As part of his introductions to the Archdiocese of Baltimore, Archbishop William Lori has been making the rounds to local parishes and acclimating himself to the area.
It's an honor for every parish, but the timing for Lori's visit to St. Joseph Parish in Cockeysville added an extra bit of importance to Saturday's 4 p.m. Mass.
"We had improved the interior of the church, (and) the renovation was all in connection with our 160th anniversary," said the Rev. Paul Cook, pastor. "We were celebrating the anniversary and celebrating his first visit."
"People got really into it," Cook said of Lori's visit and his message from the altar. "You can sense when people are part of worship, and they really were. The music was great, the response was great, and that was most important to him, I'm sure."

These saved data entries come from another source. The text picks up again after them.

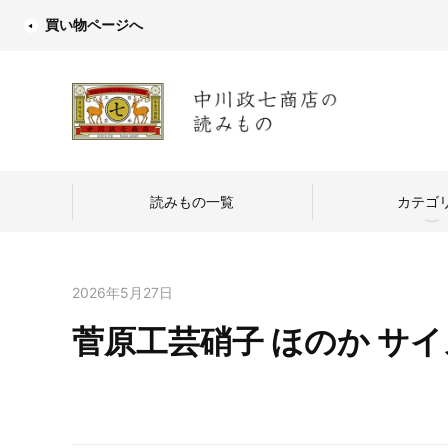
買い物ページへ
読みもの一覧
カテゴ
2026年5月27日
菅原工芸硝子 ほのか サイ
中川政七商店
つくり手を訪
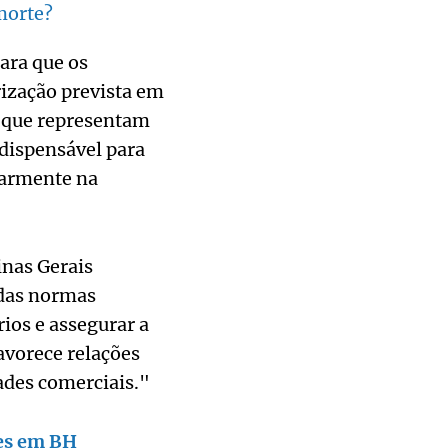
morte?
ara que os
ização prevista em
s que representam
ndispensável para
larmente na
inas Gerais
 das normas
ios e assegurar a
avorece relações
ades comerciais."
tes em BH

After Mass, Lori stayed for more than an hour, greeting each parishioner who sought him out and posing for pictures with young children and families.
In making the visit, Lori was introduced to one of the area's oldest and most historic parishes. The church itself was dedicated on Halloween in 1852 at a Mass attended by more than 1,000 people, and when the parish celebrated the 100th anniversary of its first Mass in 1946, St. Joseph's remained the only Catholic parish from Towson to the Pennsylvania line.
The church and school buildings have gone through several upgrades and renovations over the years, and Cook said Lori was complimentary of the facilities, though he laughed while noting the conditions of the archbishop's visit — a packed house — weren't exactly conducive to seeing the new floors, pews, seat cushions, kneelers and widened aisles that were installed this summer.